En parcourant la plage de la Pointe du Cap-Ferret, on y découvre ces vestiges enlisés, ces forteresses autrefois juchées sur les dunes. Les coquillages s’y abritent et des floraisons de petites moules se dessinent en grappes sur les tranches caillouteuses de ces constructions auxquelles la population locale a autrefois participé.
L’édification de ces monticules qui s’étalent sous les vagues soulève encore une gêne chez les personnes qui ont contribué à l’édification de ces bunkers. Engagés de force durant le S.T.O. ou parfois engagés volontaires, les anciens témoignent à visage découvert, racontant comment ils rajoutaient du sable au béton pour les rendre moins solides ou comment les Allemands étaient au fond assez « sympathiques ». Impossible de juger une époque, sans comprendre que la population vivait au contact des soldats allemands venus se reposer au Cap-Ferret après avoir combattu sur le front de l’Est. Les mois puis les années s’écoulaient et les Ferret-capiens avaient fini par se persuader que l’occupant allait s’installer durablement. Fils et filles de pêcheurs et d’artisans n’avaient que peu ou pas de contact avec la résistance, seuls quelques-uns réussissaient à faire sortir des bribes d’informations, des cartes, mais l’essentiel de la population subissait et tentait de survivre quand une poignée collaborait allègrement.
J’avais enregistré les témoignages des derniers acteurs de cette période et me souviens tout particulièrement de cet homme vivant à Arès. Il voulait que personne n’oublie, et ses souvenirs se mélangeaient aux larmes, aux humiliations endurées, au visage de son instituteur qui dénonça les communistes et contraint la seule famille juive à la déportation. Tout lui revenait en mémoire devant la caméra, son père, l’enfant qu’il était, la faim qui le parcourait et la nécessité pour pouvoir manger, d’aller cueillir des genêts pour l’armée allemande qui en faisait des cordages.
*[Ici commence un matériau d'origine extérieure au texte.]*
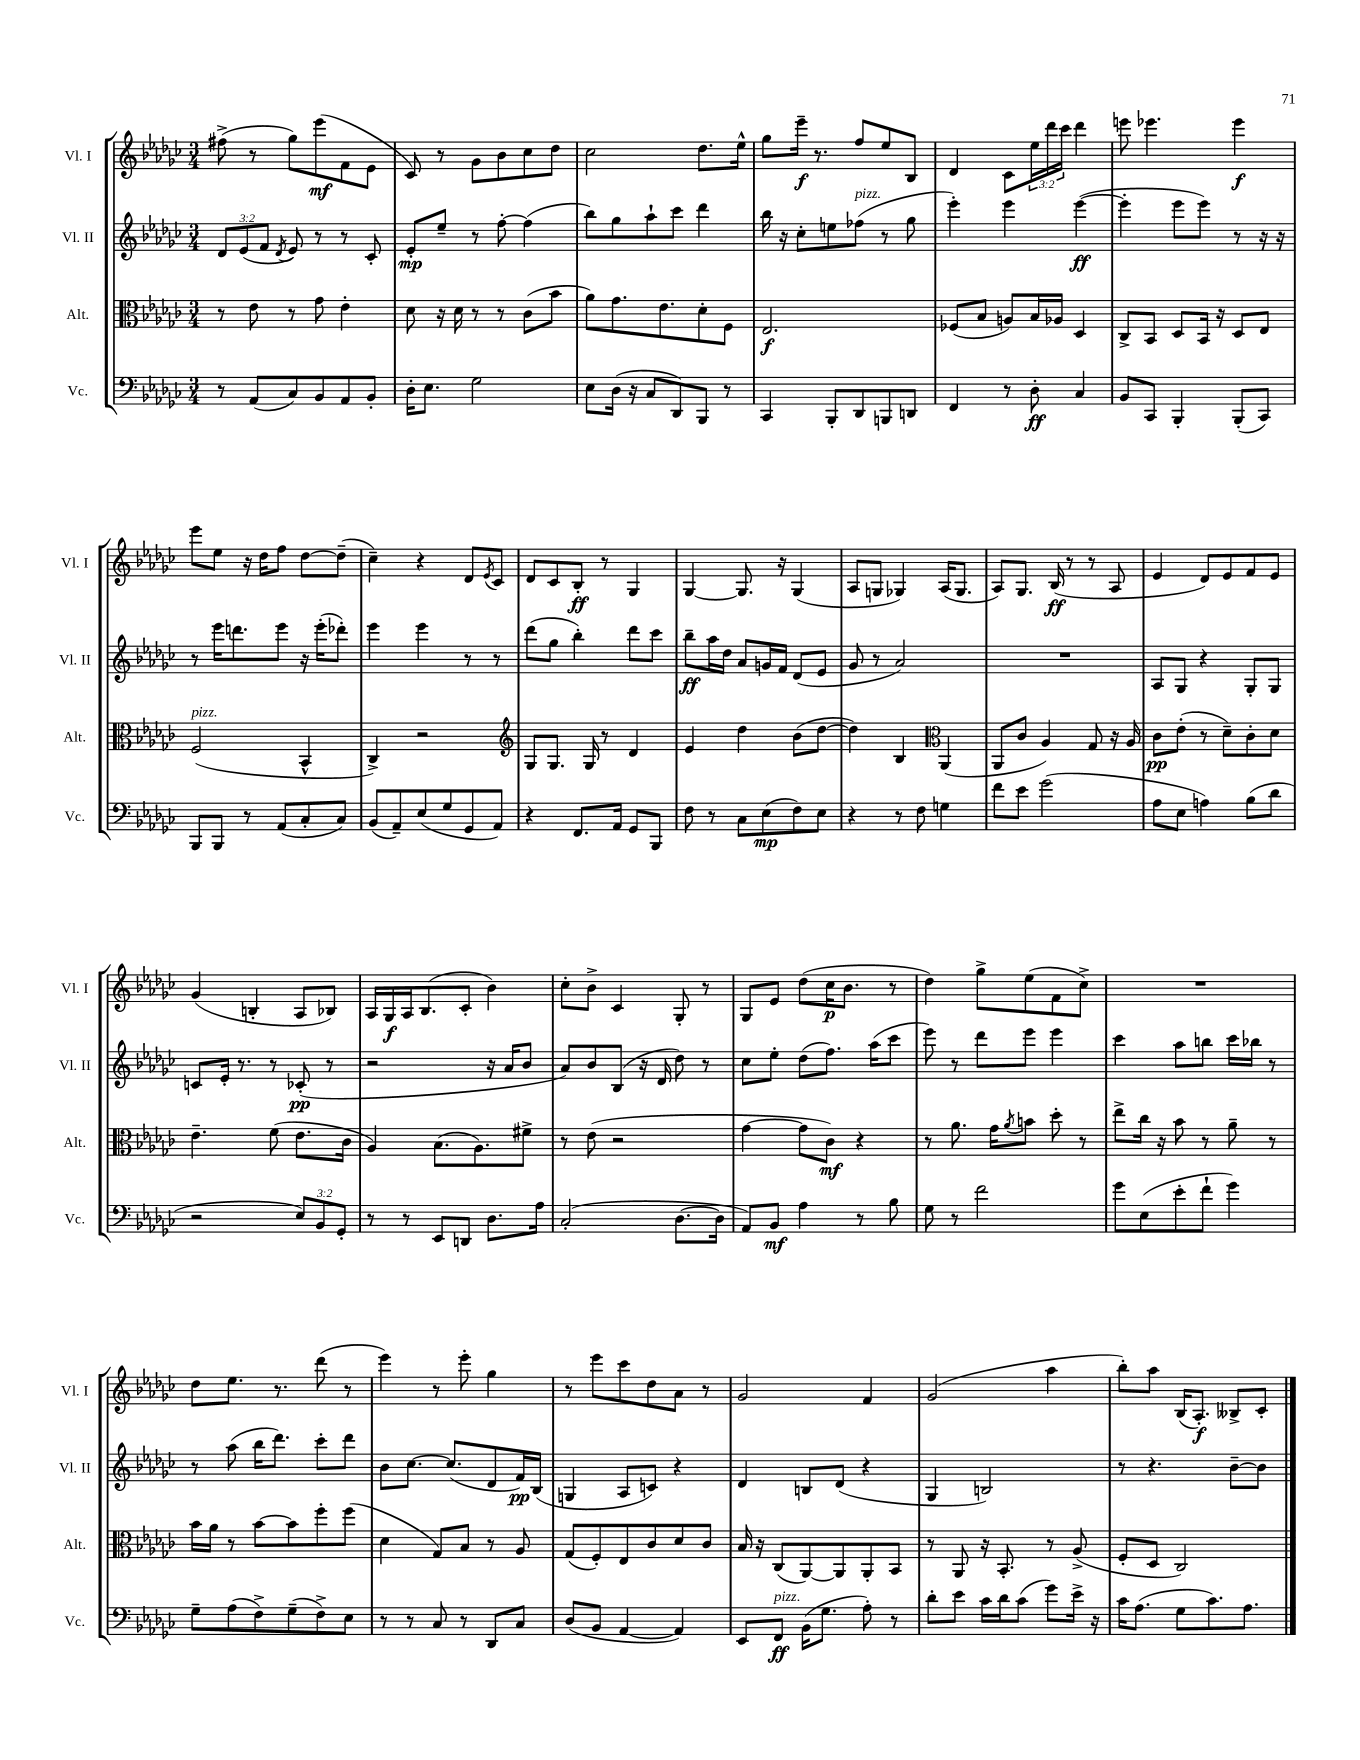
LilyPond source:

<<
\new StaffGroup <<
\new Staff = "s0" \with { instrumentName = "Vl. I" shortInstrumentName = "Vl. I" } {
    \clef treble \key ges \major \numericTimeSignature \time 3/4 \override Staff.TupletNumber.text = #tuplet-number::calc-fraction-text
    fis''8->( r8 ges''8) ees'''8\mf( f'8 ees'8 |
    ces'8) r8 ges'8 bes'8 ces''8 des''8 |
    ces''2 des''8. ees''16-^ |
    ges''8 ees'''16--\f r8. f''8 ees''8 bes8 |
    des'4 ces'8 \tuplet 3/2 { ees''16 des'''16 ces'''16 } des'''4 |
    e'''8 ees'''4. ees'''4\f |
    ees'''8 ees''8 r16 des''16 f''8 des''8~ des''8--( |
    ces''4--) r4 des'8 \acciaccatura { ees'8 } ces'8 |
    des'8 ces'8 bes8-.\ff r8 ges4 |
    ges4~ ges8. r16 ges4( |
    aes8 g8 ges4) aes16( ges8. |
    aes8) ges8. bes16\ff( r8 r8 aes8 |
    ees'4 des'8) ees'8 f'8 ees'8 |
    ges'4( b4-. aes8 bes8) |
    aes16 ges16\f aes16 bes8.( ces'8-. bes'4) |
    ces''8-. bes'8-> ces'4 ges8-. r8 |
    ges8 ees'8 des''8( ces''16\p bes'8. r8 |
    des''4) ges''8-> ees''8( f'8 ces''8->) |
    R2. |
    des''8 ees''8. r8. des'''8( r8 |
    ees'''4) r8 ees'''8-. ges''4 |
    r8 ees'''8 ces'''8 des''8 aes'8 r8 |
    ges'2 f'4 |
    ges'2( aes''4 |
    bes''8-.) aes''8 bes16( aes8.-.\f) beses8-> ces'8-. \bar "|." |
}
\new Staff = "s1" \with { instrumentName = "Vl. II" shortInstrumentName = "Vl. II" } {
    \clef treble \key ges \major \numericTimeSignature \time 3/4 \override Staff.TupletNumber.text = #tuplet-number::calc-fraction-text
    \tuplet 3/2 { des'8 ees'8( f'8 } \acciaccatura { des'8 } ees'8) r8 r8 ces'8-. |
    ees'8-.\mp ees''8-- r8 f''8~-. f''4( |
    bes''8) ges''8 aes''8-! ces'''8 des'''4 |
    bes''16 r16 ces''8-. e''8 fes''8^\markup { \italic "pizz." }( r8 ges''8 |
    ees'''4-.) ees'''4 ees'''4~\ff( |
    ees'''4-. ees'''8 ees'''8) r8 r16 r16 |
    r8 ees'''16 d'''8. ees'''8 r16 ees'''16-.( des'''8-.) |
    ees'''4 ees'''4 r8 r8 |
    des'''8( ges''8 bes''4-.) des'''8 ces'''8 |
    bes''8--\ff aes''16 des''16 aes'8 g'16 f'16 des'8( ees'8 |
    ges'8 r8 aes'2) |
    R2. |
    aes8 ges8 r4 ges8-. ges8 |
    c'8 ees'16-. r8. r8 ces'8-.\pp( r8 |
    r2 r16 aes'16 bes'8 |
    aes'8) bes'8 bes8( r16 des'16 des''8) r8 |
    ces''8 ees''8-. des''8( f''8.) aes''16( ces'''8 |
    ees'''8) r8 des'''8 ees'''8 ees'''4 |
    ces'''4 aes''8 b''8 ces'''16 bes''16 r8 |
    r8 aes''8( bes''16 des'''8.) ces'''8-. des'''8 |
    bes'8 ces''8.~ ces''8.( des'8 f'16\pp) bes16( |
    g4 aes8 c'8) r4 |
    des'4 b8 des'8( r4 |
    ges4 b2) |
    r8 r4. bes'8~-- bes'8 \bar "|." |
}
\new Staff = "s2" \with { instrumentName = "Alt." shortInstrumentName = "Alt." } {
    \clef alto \key ges \major \numericTimeSignature \time 3/4
    r8 ees'8 r8 ges'8 ees'4-. |
    des'8 r16 des'16 r8 r8 ces'8( bes'8 |
    aes'8) ges'8. ees'8. des'8-. f8 |
    ees2.\f |
    fes8( bes8 a8) bes16 aes16 des4 |
    ces8-> bes,8 des8 bes,16 r16 des8 ees8 |
    f2^\markup { \italic "pizz." }( bes,4-^ |
    ces4->) r2 |
    \clef treble ges8 ges8. ges16 r8 des'4 |
    ees'4 des''4 bes'8( des''8~ |
    des''4) bes4 \clef alto aes,4( |
    aes,8 ces'8 aes4) ges8 r16 aes16 |
    ces'8\pp ees'8-.( r8 des'8--) ces'8-. des'8 |
    ees'4.-- f'8( ees'8. ces'16 |
    aes4) bes8.( aes8.) fis'8-> |
    r8 ees'8( r2 |
    ges'4~ ges'8 ces'8\mf) r4 |
    r8 aes'8. ges'16 \acciaccatura { aes'8 } b'8 des''8-. r8 |
    ees''8-> ces''16 r16 bes'8 r8 aes'8-- r8 |
    bes'16 aes'16 r8 bes'8~ bes'8 f''8-. f''8( |
    des'4 ges8) bes8 r8 aes8 |
    ges8( f8-.) ees8 ces'8 des'8 ces'8 |
    bes16 r16 ces8( aes,8~) aes,8 aes,8-. bes,8 |
    r8 aes,8 r16 bes,8.-. r8 aes8->( |
    f8-. des8 ces2) \bar "|." |
}
\new Staff = "s3" \with { instrumentName = "Vc." shortInstrumentName = "Vc." } {
    \clef bass \key ges \major \numericTimeSignature \time 3/4 \override Staff.TupletNumber.text = #tuplet-number::calc-fraction-text
    r8 aes,8( ces8) bes,8 aes,8 bes,8-. |
    des16-. ees8. ges2 |
    ees8 des16( r16 ces8 des,8) bes,,8 r8 |
    ces,4 bes,,8-. des,8 b,,8 d,8 |
    f,4 r8 des8-.\ff ces4 |
    bes,8 ces,8 bes,,4-. bes,,8-.( ces,8) |
    bes,,8 bes,,8 r8 aes,8( ces8-. ces8) |
    bes,8( aes,8--) ees8( ges8 ges,8 aes,8) |
    r4 f,8. aes,16 ges,8 bes,,8 |
    f8 r8 ces8 ees8\mp( f8) ees8 |
    r4 r8 f8 g4 |
    f'8 ees'8 ges'2( |
    aes8 ees8 a4) bes8( des'8 |
    r2 \tuplet 3/2 { ees8) bes,8 ges,8-. } |
    r8 r8 ees,8 d,8 des8. aes16 |
    ces2-.( des8.~ des16 |
    aes,8) bes,8\mf aes4 r8 bes8 |
    ges8 r8 f'2 |
    ges'8 ees8( ees'8-. f'8-! ges'4) |
    ges8-- aes8( f8->) ges8--( f8->) ees8 |
    r8 r8 ces8 r8 des,8 ces8 |
    des8( bes,8 aes,4~ aes,4) |
    ees,8 f,8\ff^\markup { \italic "pizz." } bes,16( ges8. aes8-.) r8 |
    des'8-. ees'8 ces'16 des'16 ces'8( ges'8) ees'16-> r16 |
    ces'16 aes8.( ges8 ces'8.) aes8. \bar "|." |
}
>>
>>
\layout { \context { \Score \remove "Bar_number_engraver" } }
Le documentaire que je consacrais à la guerre s’orientait, à mesure des rencontres, vers l’occupation allemande dans cette zone géographique. Les témoignages constituaient de véritables confessions, tant certains libéraient leur conscience, relatant cette époque avec précision et dénonçant tous ceux qui avaient collaboré. Pour certains, les Allemands n’étaient pas aussi terribles, tant le champ de bataille semblait loin pour les enfants. Il y avait au contraire une forme d’attrait à côtoyer cette armée victorieuse, ces officiers polis, capables de rendre des services, de nourrir les habitants. Quand pour d’autres, le dégoût et l’incompréhension persistaient malgré les années – le dégoût pour les collabos et pour cette République qui n’avait pas pris la peine de les juger. La France avait su absorber, étouffer sous les sables d’une République en reconstruction, la mémoire de ces villages français. À l’instar des bunkers qui ressurgissent lors des fortes marées, les témoignages livraient des éléments difficiles, des morceaux de souvenirs que l’on préférait voir s’enliser, disparaître dans des lieux oubliés de tous, des lieux transformés aujourd’hui en commerces, qui autrefois permettaient aux femmes des environs de venir rencontrer de jeunes Allemands dans l’espoir d’une nuit d’amour.
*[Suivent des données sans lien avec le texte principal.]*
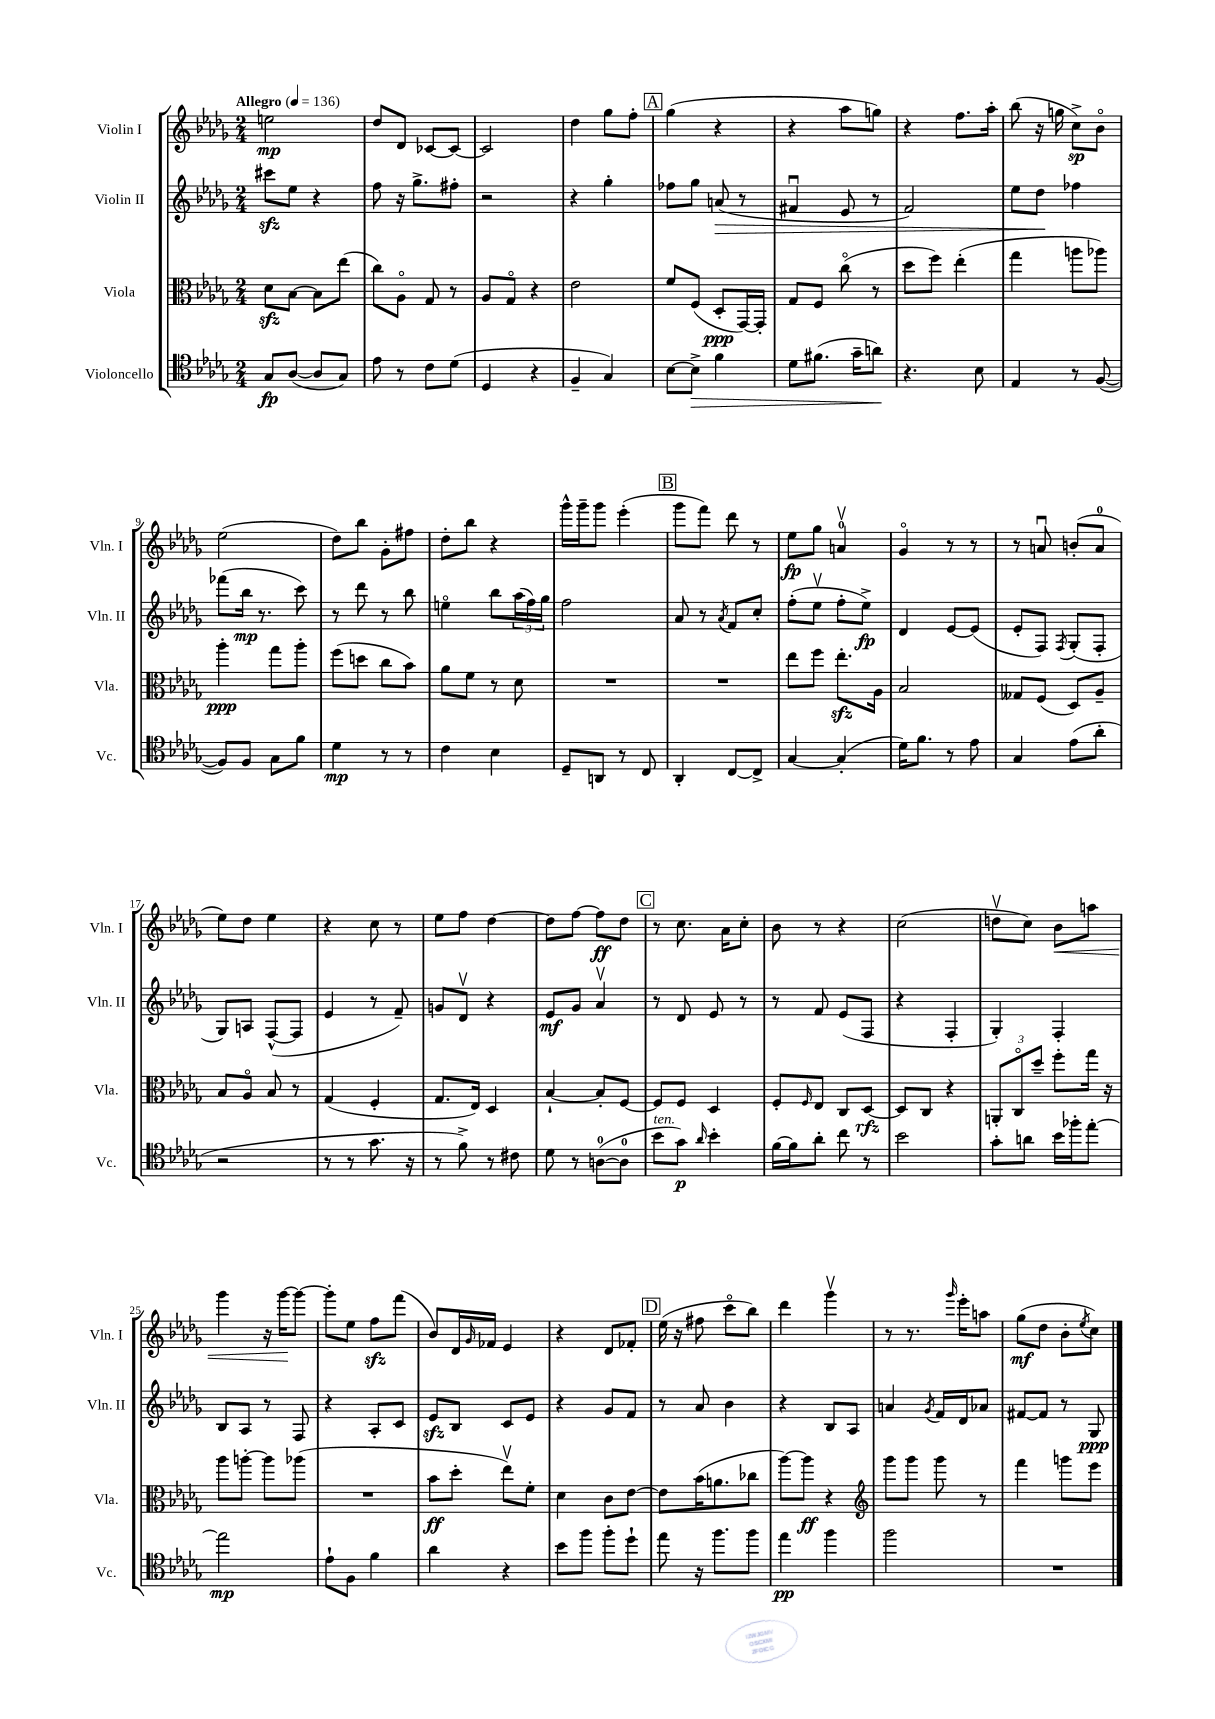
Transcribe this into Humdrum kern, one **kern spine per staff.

Je ne voulais pas juger ces personnes, mais juste leur permettre de s’exprimer, de livrer leur perception autour d’une période trouble. Mais plus les noms m’étaient livrés, plus le malaise de ceux que je contactais grandissait. Certains n’hésitaient pas à me raccrocher au nez, à me menacer, niant leur présence, et ce alors que plusieurs témoins l’attestaient. Mon reportage n’avait pas vocation à entacher ces familles, ces grands-pères et ces grands-mères qui vivent encore sur le Bassin d’Arcachon, mais à récolter des impressions, des récits. Je voulais qu’à partir de leur vécu, nous puissions aboutir à un cadrage historique précis, autour d’une zone géographique où tout s’efface au profit du tourisme.
Mais sentant que les collectivités locales ne me soutenaient pas, j’avais fini par abandonner mes bandes, en les laissant s’enfouir elles aussi. Mon retrait devait permettre aux municipalités de poursuivre leurs commémorations d’une histoire béatifiée autour de la Résistance, pourtant si infime dans cette zone, mais tellement célébrée que cela permettait de passer les réalités humaines sous silence, faire disparaître les zones d’ombre sous les sables.
Certains élus avaient bien compris que dans un lieu où les marées font toujours apparaître à la surface la crête des bunkers, il est préférable de recomposer l’histoire à défaut de pouvoir la dissimuler complètement.